- Problem statement
Turn every line of text in the data into a numbered list, leaving out any blank lines.

========

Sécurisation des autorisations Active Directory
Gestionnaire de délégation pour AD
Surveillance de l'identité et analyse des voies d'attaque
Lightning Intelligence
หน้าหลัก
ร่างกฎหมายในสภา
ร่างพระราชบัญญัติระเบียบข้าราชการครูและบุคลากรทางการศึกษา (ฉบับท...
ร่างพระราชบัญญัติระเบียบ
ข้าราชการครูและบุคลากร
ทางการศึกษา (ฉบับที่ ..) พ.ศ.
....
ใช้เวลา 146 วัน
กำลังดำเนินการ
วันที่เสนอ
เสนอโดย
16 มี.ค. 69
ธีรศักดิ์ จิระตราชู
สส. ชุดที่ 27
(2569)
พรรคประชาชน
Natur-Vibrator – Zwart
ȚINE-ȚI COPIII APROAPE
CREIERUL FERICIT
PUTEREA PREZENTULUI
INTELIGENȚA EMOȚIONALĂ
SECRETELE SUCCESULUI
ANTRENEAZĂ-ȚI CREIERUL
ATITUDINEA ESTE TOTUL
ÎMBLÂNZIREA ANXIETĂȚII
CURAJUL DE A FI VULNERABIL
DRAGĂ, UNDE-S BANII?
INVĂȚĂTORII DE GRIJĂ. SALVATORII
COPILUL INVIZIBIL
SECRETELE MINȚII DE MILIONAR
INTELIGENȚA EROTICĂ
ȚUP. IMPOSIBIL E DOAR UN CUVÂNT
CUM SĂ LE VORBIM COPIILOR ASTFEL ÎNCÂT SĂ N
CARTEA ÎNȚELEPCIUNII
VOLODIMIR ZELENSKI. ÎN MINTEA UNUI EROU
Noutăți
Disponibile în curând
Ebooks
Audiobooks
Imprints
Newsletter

========

- Final answer
1. Sécurisation des autorisations Active Directory
2. Gestionnaire de délégation pour AD
3. Surveillance de l'identité et analyse des voies d'attaque
4. Lightning Intelligence
5. หน้าหลัก
6. ร่างกฎหมายในสภา
7. ร่างพระราชบัญญัติระเบียบข้าราชการครูและบุคลากรทางการศึกษา (ฉบับท...
8. ร่างพระราชบัญญัติระเบียบ
9. ข้าราชการครูและบุคลากร
10. ทางการศึกษา (ฉบับที่ ..) พ.ศ.
11. ....
12. ใช้เวลา 146 วัน
13. กำลังดำเนินการ
14. วันที่เสนอ
15. เสนอโดย
16. 16 มี.ค. 69
17. ธีรศักดิ์ จิระตราชู
18. สส. ชุดที่ 27
19. (2569)
20. พรรคประชาชน
21. Natur-Vibrator – Zwart
22. ȚINE-ȚI COPIII APROAPE
23. CREIERUL FERICIT
24. PUTEREA PREZENTULUI
25. INTELIGENȚA EMOȚIONALĂ
26. SECRETELE SUCCESULUI
27. ANTRENEAZĂ-ȚI CREIERUL
28. ATITUDINEA ESTE TOTUL
29. ÎMBLÂNZIREA ANXIETĂȚII
30. CURAJUL DE A FI VULNERABIL
31. DRAGĂ, UNDE-S BANII?
32. INVĂȚĂTORII DE GRIJĂ. SALVATORII
33. COPILUL INVIZIBIL
34. SECRETELE MINȚII DE MILIONAR
35. INTELIGENȚA EROTICĂ
36. ȚUP. IMPOSIBIL E DOAR UN CUVÂNT
37. CUM SĂ LE VORBIM COPIILOR ASTFEL ÎNCÂT SĂ N
38. CARTEA ÎNȚELEPCIUNII
39. VOLODIMIR ZELENSKI. ÎN MINTEA UNUI EROU
40. Noutăți
41. Disponibile în curând
42. Ebooks
43. Audiobooks
44. Imprints
45. Newsletter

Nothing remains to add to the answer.